Cape Town – South Africa’s Blue Economy vision for a stronger and sustainable ocean economy depends on the strength of its scientific foundation, says SAEON’s Dr Lara Atkinson.
On Thursday the South African Earth Observation Network (SAEON) in collaboration with the South African National Biodiversity Institute (SANBI) launched a landmark marine field guide at the Two Oceans Aquarium in Cape Town.
According to Atkinson, an editor on the field guide, the correct identification of marine taxa is a fundamental requirement for long-term monitoring. “Such monitoring enables scientists to detect changes in marine biota. In turn, understanding these changes in marine biota contributes to the effective science-based management of our marine ecosystems,” she said.
The “Field Guide to the Offshore Marine Invertebrates of South Africa” was co-edited by SANBI marine biologist Dr Kerry Sink – who thanked Atkinson for her “perseverance, leadership, and attention to detail”.
LIVE: Co-editor on the marine #fieldguide2018 @KerrySkink has thanked Dr Lara Atkinson for her “perseverance, leadership, & attention to detail” @SANBI_ZA @Saeonews @NRF_News @SeaKeysSA @2OceansAquarium pic.twitter.com/L10ZGKz8xp
— FBIP (@SANBI_FBIP) May 10, 2018
SANBI Head of Biodiversity Research Carmel Mbizvo highlighted the importance of building foundational biodiversity information and made special mention of the Foundation Biodiversity Information Programme’s (FBIP) SeaKeys project, which contributed significant “taxonomic and distribution records”.
LIVE: @SANBI_ZA head of research Carmel Mbizvo has highlighted the importance of building “foundational biodiversity information” and the contribution of the @SANBI_FBIP @SeaKeysSA project in delivering significant taxonomic & distribution records #fieldguide2018 pic.twitter.com/wRkrXhnCpU
— FBIP (@SANBI_FBIP) May 10, 2018
Contribution to marine biology
The book is a photograph-based field identification guide that enables researchers, fishery observers and fishers to readily recognise and identify commonly occurring invertebrate epifauna from South Africa’s offshore region – it enables them to identify up to 409 offshore invertebrate species or classify unknown species into one of 12 phyla.

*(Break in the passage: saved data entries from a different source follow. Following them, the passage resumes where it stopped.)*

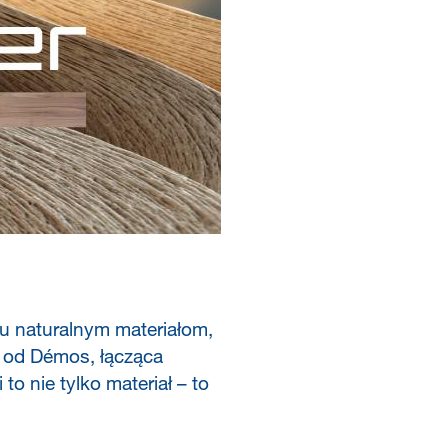
ku naturalnym materiałom,
h od Démos, łącząca
to nie tylko materiał – to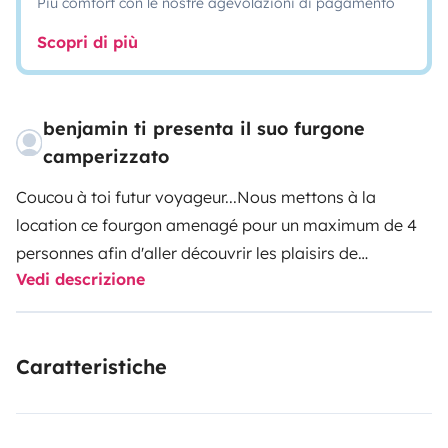
Più comfort con le nostre agevolazioni di pagamento
Scopri di più
benjamin ti presenta il suo furgone
camperizzato
Coucou à toi futur voyageur...
Nous mettons à la
location ce fourgon amenagé pour un maximum de 4
personnes afin d'aller découvrir les plaisirs de
Vedi descrizione
l'aventure en toutes saisons.
Le véhicule est d' Avril
2025, il est équipée d'un coin repas spacieux, d'une
petite cuisine fonctionnelle, d'une cabine de douche XL
Caratteristiche
avec WC integré, d'un lit au RDC de 140x190 et de
nombreux rangements sans oublier le frigo.
A l'étage un
couchage de 140x200 permet d'offrir une vue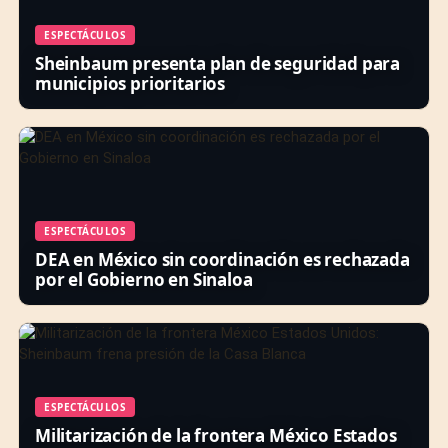
ESPECTÁCULOS
Sheinbaum presenta plan de seguridad para
municipios prioritarios
ESPECTÁCULOS
DEA en México sin coordinación es rechazada
por el Gobierno en Sinaloa
ESPECTÁCULOS
Militarización de la frontera México Estados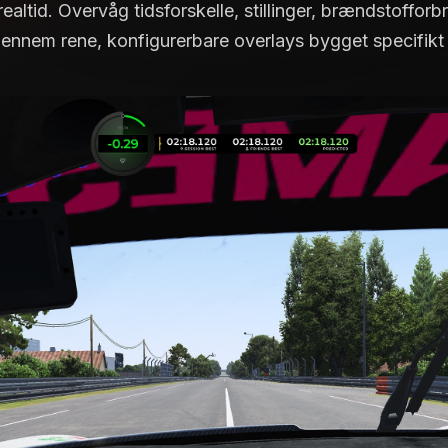
 realtid. Overvåg tidsforskelle, stillinger, brændstoffo
ennem rene, konfigurerbare overlays bygget specifikt 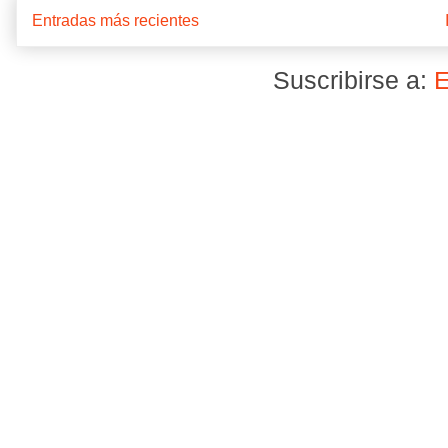
Entradas más recientes
Suscribirse a:
E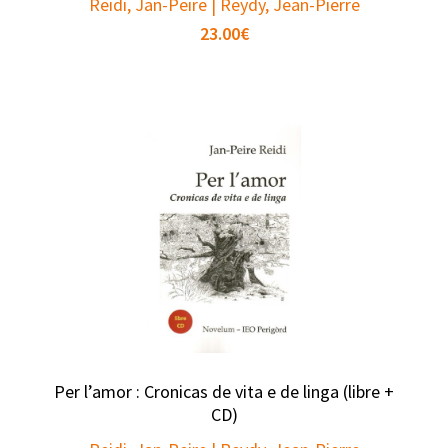
Reidi, Jan-Peire | Reydy, Jean-Pierre
23.00
€
Per l’amor : Cronicas de vita e de linga (libre +
CD)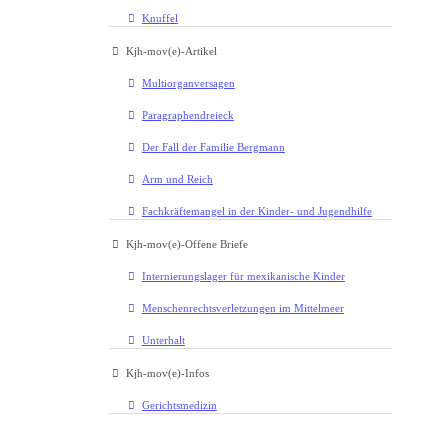
Knuffel
Kjh-mov(e)-Artikel
Multiorganversagen
Paragraphendreieck
Der Fall der Familie Bergmann
Arm und Reich
Fachkräftemangel in der Kinder- und Jugendhilfe
Kjh-mov(e)-Offene Briefe
Internierungslager für mexikanische Kinder
Menschenrechtsverletzungen im Mittelmeer
Unterhalt
Kjh-mov(e)-Infos
Gerichtsmedizin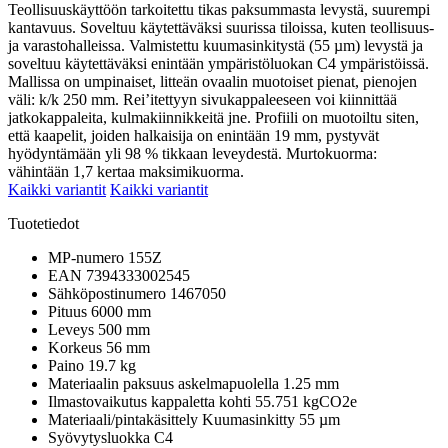
Teollisuuskäyttöön tarkoitettu tikas paksummasta levystä, suurempi
kantavuus. Soveltuu käytettäväksi suurissa tiloissa, kuten teollisuus-
ja varastohalleissa. Valmistettu kuumasinkitystä (55 µm) levystä ja
soveltuu käytettäväksi enintään ympäristöluokan C4 ympäristöissä.
Mallissa on umpinaiset, litteän ovaalin muotoiset pienat, pienojen
väli: k/k 250 mm. Rei’itettyyn sivukappaleeseen voi kiinnittää
jatkokappaleita, kulmakiinnikkeitä jne. Profiili on muotoiltu siten,
että kaapelit, joiden halkaisija on enintään 19 mm, pystyvät
hyödyntämään yli 98 % tikkaan leveydestä. Murtokuorma:
vähintään 1,7 kertaa maksimikuorma.
Kaikki variantit
Kaikki variantit
Tuotetiedot
MP-numero
155Z
EAN
7394333002545
Sähköpostinumero
1467050
Pituus
6000 mm
Leveys
500 mm
Korkeus
56 mm
Paino
19.7 kg
Materiaalin paksuus askelmapuolella
1.25 mm
Ilmastovaikutus kappaletta kohti
55.751 kgCO2e
Materiaali/pintakäsittely
Kuumasinkitty 55 µm
Syövytysluokka
C4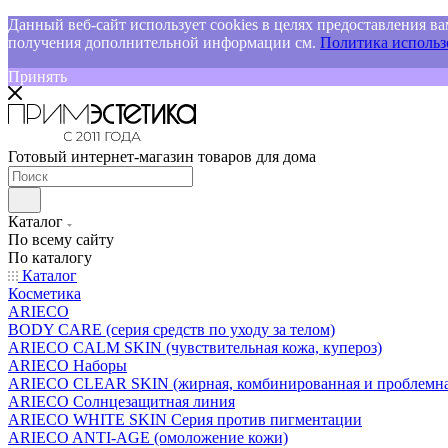
Данный веб-сайт использует cookies в целях предоставления ва
получения дополнительной информации см.
Политика использо
Принять
Готовый интернет-магазин товаров для дома
Каталог
По всему сайту
По каталогу
Каталог
Косметика
ARIECO
BODY CARE (серия средств по уходу за телом)
ARIECO CALM SKIN (чувствительная кожа, купероз)
ARIECO Наборы
ARIECO CLEAR SKIN (жирная, комбинированная и проблемна
ARIECO Солнцезащитная линия
ARIECO WHITE SKIN Серия против пигментации
ARIECO ANTI-AGE (омоложение кожи)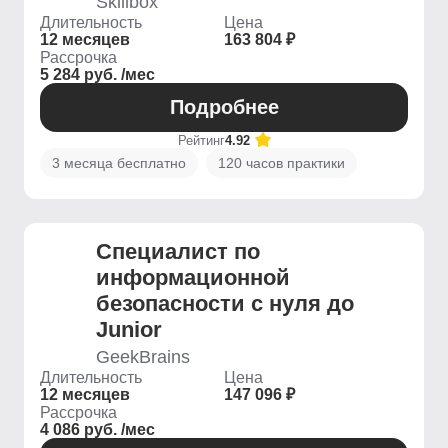
Skillbox
Длительность
Цена
12 месяцев
163 804 ₽
Рассрочка
5 284 руб. /мес
Подробнее
Рейтинг
4.92
3 месяца бесплатно
120 часов практики
Специалист по
информационной
безопасности с нуля до
Junior
GeekBrains
Длительность
Цена
12 месяцев
147 096 ₽
Рассрочка
4 086 руб. /мес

The information gathered will inform research towards quantifying and assessing ecosystem impacts, leading to the implementation of sustainable management practices in the demersal trawl sector.
“The research supports international and local interests which include fisheries eco-certification through the Marine Stewardship Council hake trawl certification; participation in a global trawl impact assessment, and national ecosystem classification,” according to SAEON.

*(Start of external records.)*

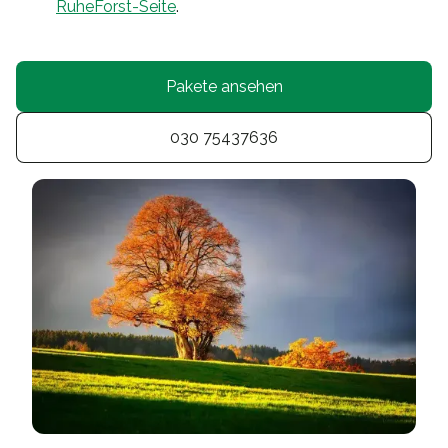
RuheForst-Seite
.
Pakete ansehen
030 75437636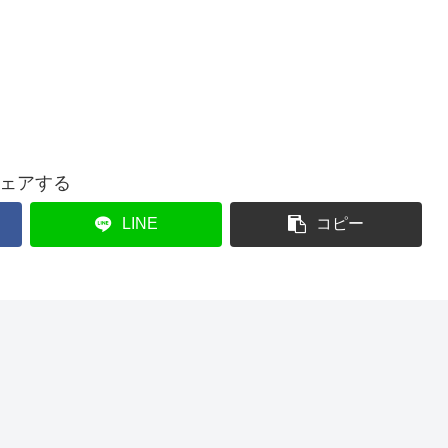
ェアする
LINE
コピー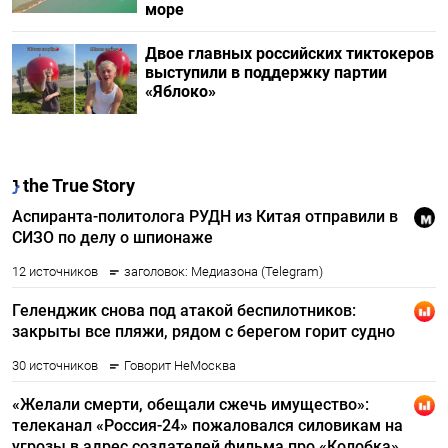
море
Двое главных российских тиктокеров
выступили в поддержку партии
«Яблоко»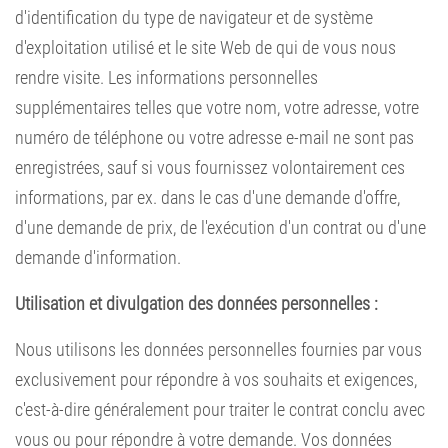
d'identification du type de navigateur et de système
d'exploitation utilisé et le site Web de qui de vous nous
rendre visite. Les informations personnelles
supplémentaires telles que votre nom, votre adresse, votre
numéro de téléphone ou votre adresse e-mail ne sont pas
enregistrées, sauf si vous fournissez volontairement ces
informations, par ex. dans le cas d'une demande d'offre,
d'une demande de prix, de l'exécution d'un contrat ou d'une
demande d'information.
Utilisation et divulgation des données personnelles :
Nous utilisons les données personnelles fournies par vous
exclusivement pour répondre à vos souhaits et exigences,
c'est-à-dire généralement pour traiter le contrat conclu avec
vous ou pour répondre à votre demande. Vos données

“The rich photographic display of deep-sea species is also being used for educational outreach and aims to generate broader public engagement and awareness of our ocean environment.”
The field guide, complemented by the extensive training of students, interns and emerging researchers, was an important contributor in addressing the gap in offshore invertebrate knowledge in South Africa.

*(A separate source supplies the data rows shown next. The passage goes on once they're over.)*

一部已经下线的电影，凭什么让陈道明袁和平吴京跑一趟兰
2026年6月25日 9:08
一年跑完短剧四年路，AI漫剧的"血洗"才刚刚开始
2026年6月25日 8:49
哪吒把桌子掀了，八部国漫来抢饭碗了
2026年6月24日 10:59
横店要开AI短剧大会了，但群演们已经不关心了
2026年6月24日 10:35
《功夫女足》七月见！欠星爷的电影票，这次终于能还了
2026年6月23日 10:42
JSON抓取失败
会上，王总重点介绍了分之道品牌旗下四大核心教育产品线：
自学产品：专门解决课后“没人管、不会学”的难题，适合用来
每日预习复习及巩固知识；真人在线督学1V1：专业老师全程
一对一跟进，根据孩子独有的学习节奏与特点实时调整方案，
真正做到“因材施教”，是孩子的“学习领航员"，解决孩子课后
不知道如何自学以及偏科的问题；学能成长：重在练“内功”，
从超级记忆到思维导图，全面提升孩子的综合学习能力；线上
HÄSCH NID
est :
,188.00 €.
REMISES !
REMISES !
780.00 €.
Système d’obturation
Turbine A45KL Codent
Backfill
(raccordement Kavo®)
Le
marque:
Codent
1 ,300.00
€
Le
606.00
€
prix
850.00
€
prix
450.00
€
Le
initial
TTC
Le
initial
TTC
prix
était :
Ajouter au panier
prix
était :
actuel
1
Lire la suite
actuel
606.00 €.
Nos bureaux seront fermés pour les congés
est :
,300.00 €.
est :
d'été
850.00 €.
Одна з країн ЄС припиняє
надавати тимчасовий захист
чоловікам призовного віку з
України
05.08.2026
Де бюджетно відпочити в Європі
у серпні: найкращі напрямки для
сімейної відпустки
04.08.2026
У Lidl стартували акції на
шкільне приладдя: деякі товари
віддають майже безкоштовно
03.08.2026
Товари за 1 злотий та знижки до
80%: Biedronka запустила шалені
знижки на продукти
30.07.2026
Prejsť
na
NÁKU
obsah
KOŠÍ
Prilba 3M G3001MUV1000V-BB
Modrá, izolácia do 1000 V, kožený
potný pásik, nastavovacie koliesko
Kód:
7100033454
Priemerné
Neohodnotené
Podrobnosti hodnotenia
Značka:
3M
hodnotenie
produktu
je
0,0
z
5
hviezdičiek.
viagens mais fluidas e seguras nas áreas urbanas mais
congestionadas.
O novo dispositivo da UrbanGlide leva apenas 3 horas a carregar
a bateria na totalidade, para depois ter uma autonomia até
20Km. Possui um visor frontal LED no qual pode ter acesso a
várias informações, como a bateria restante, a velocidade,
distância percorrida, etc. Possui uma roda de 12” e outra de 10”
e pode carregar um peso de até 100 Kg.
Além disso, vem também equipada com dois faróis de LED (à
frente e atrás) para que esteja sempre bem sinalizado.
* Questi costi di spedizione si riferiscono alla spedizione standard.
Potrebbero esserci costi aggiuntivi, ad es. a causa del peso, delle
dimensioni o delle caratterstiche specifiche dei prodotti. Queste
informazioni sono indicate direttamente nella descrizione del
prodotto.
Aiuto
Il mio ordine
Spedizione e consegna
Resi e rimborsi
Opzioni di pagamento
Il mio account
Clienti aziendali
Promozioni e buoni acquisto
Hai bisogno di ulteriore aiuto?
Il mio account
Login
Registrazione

According to SAEON the information gathered supports the long-term monitoring and data availability of marine invertebrates and advances taxonomy and biogeographic research – moreover, the information contributes to the description, mapping, assessment and thus the improved management of marine ecosystems.
DIGITAL VERSION: A digital version of the Field Guide is available on the SAEON website.